Updated: Jan 21
In order to make the most out of a Pilates workout, it is important to understand the basic positioning so that we can work from an optimum position, movement heals and knowing where to start from is very important for our nervous system to switch on the right muscles. In this blog, our short videos will demonstrate what this means and how to ensure you are doing it correctly.
Basic Positioning 1-
In this first video, we look at positioning when lying on our back. Because gravity is pulling us down it is sometimes more challenging to know where our spine and pelvis position should be in contrast to when we are standing, as our nervous system is constantly making postural adjustments to keep us upright. Therefore, when our back is against the ground, our nervous system is not receiving as much information, so our ability to know whether our pelvis and spine is in the right position can be more difficult.
Basic Positioning 2-
Pilates exercises on all fours have fundamentally the same aims, yet can be more challenging depending on your level of stability, strength and balance.
Basic Positioning 3-
Seated positioning can often be the most challenging for overall alignment and comfort.
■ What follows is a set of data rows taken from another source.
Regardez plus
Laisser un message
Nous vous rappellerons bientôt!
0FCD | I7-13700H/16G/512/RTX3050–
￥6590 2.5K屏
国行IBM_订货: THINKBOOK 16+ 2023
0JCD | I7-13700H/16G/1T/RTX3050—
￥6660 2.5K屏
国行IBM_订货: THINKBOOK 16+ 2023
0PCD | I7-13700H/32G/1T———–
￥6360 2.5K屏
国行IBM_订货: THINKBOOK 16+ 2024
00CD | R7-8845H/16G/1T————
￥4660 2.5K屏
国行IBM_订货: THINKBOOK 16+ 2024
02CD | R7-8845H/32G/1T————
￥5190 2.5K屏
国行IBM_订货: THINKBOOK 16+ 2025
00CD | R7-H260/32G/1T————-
For particular Pilates seated moves, like Spine Twist, using a prop such as a rolled up towel or a yoga block can really help with your alignment and quality of the move.
Basic Positioning 4-
Pilates moves that are complicated when our bodies are positioned face down can be more challenging for the back of your body. Using a small towel can help with comfort to your lower back.
Basic Positioning 5-
In most cases, standing is very uncomfortable and normally irritates the back, hence why we move in Pilates! Knowing where your centre of gravity is can really help you with your Pilates practice.
These videos demonstrate basic positioning of pilates, but it is important to remember that Pilates is about movement and movement heals. These videos show you a good basic foundation to start your Pilates practice from.